Now, to be sure, Players is hardly a tragedy. Creamcheese handing the Toblerone to Organizm warms the heart, as does the two of them enjoying a meal in Philadelphia. Creamcheese only hesitating a second before deciding to listen to the latter for the first time during a match, Rudy coming to genuinely support Organizm, and April’s giant grin when recording Creamcheese after the hot sauce affair are all moving. Her tears of joy when they win later more effectively convey the import of the moment than if it were any of the others, and Resnick and Guru both enthusiastically cheering for Fugitive during the tense base race in the second game of the finals brought a smile to my face.

What’s more, those games are in fact surprisingly exciting at times, even knowing what is bound to happen and witnessing only brief clips here and there. Nightfall taking the Nexus in the aforementioned second match had me on the edge of my seat, and the series as a whole brought back my DotA itch with a vengeance. It’s always inspiring to watch the masters in action and imagine one could be just as good with practice (never mind the reality). And after all, who wouldn’t want to be a famous streamer earning $5 million a year?

Above all, though, the show is absolutely hilarious.
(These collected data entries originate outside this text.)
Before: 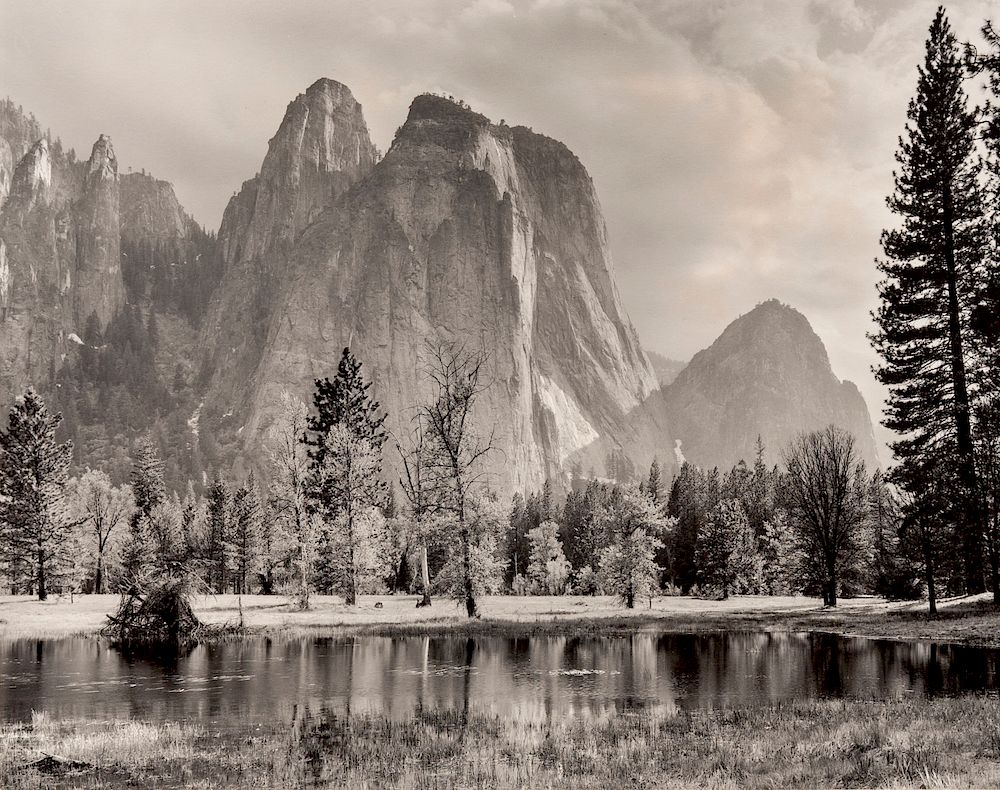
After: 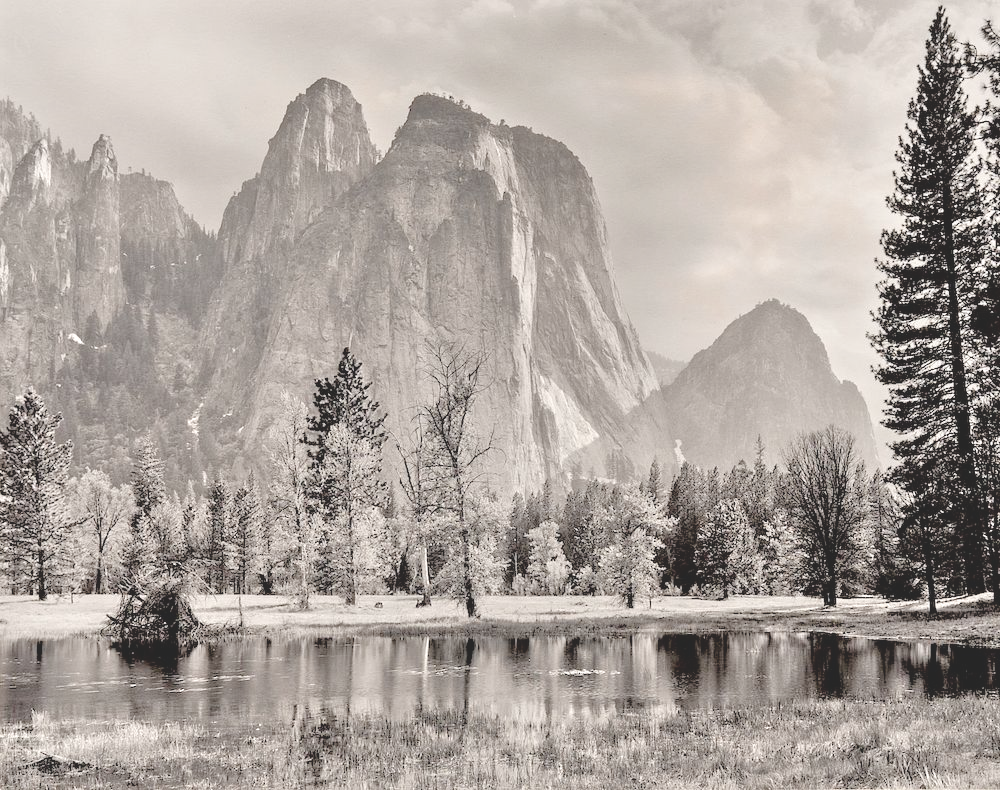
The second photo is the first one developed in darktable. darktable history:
contrast brightness saturation: contrast -0.26, saturation -0.43
levels: levels [0, 0.43, 0.859]
tone equalizer: -7 EV 0.15 EV, -6 EV 0.6 EV, -5 EV 1.15 EV, -4 EV 1.33 EV, -3 EV 1.15 EV, -2 EV 0.6 EV, -1 EV 0.15 EV, mask exposure compensation -0.5 EV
To take just a few examples: Organizm’s ‘apology’ in the first episode; the team’s love for Taco Bell and awed reaction to Taco Cantina; Creamcheese declaring Organizm listening to me is my favourite thing he’s ever done; Kyle’s I said to Organizm, “Feels better winning as a team, doesn’t it?”, and then he said, he, I didn’t hear what he said; and Creamcheese declaring himself an expert in Korea on account of having visited it thrice before grudgingly adding that two of his teammates are from there, making it three experts. Let’s not forget the person complaining about Guru taking off his shirt because it’s funny if you’re not in shape, but he was in shape, so it was kind of just, like, annoying. I could go on and on.

Foresite is a cleverly written character. His streak of meanness is kept in check throughout the season until he unleashes it in the finals against Fugitive, when he knows it’ll shatter Creamcheese’s confidence. It’s even more interesting given that he’s the one who prompted the latter’s outburst about Organizm being a good player early on, directly leading to the revitalization of Fugitive.

I feel ambivalent about the ending. Before the second half of the finale, Players could be seen as a solitary marvel: something I craved more of but would have been satisfied with regardless. After Organizm’s departure and with the other championships on the horizon, though, it can no longer be seen as complete, which, it transpires, is rather unfortunate, as another season seems unlikely.

I could not have imagined, in the middle of 2021, that I would soon encounter two of the best shows I had ever seen and both would be based on League of Legends (the other being the immaculate, completely different Arcane ).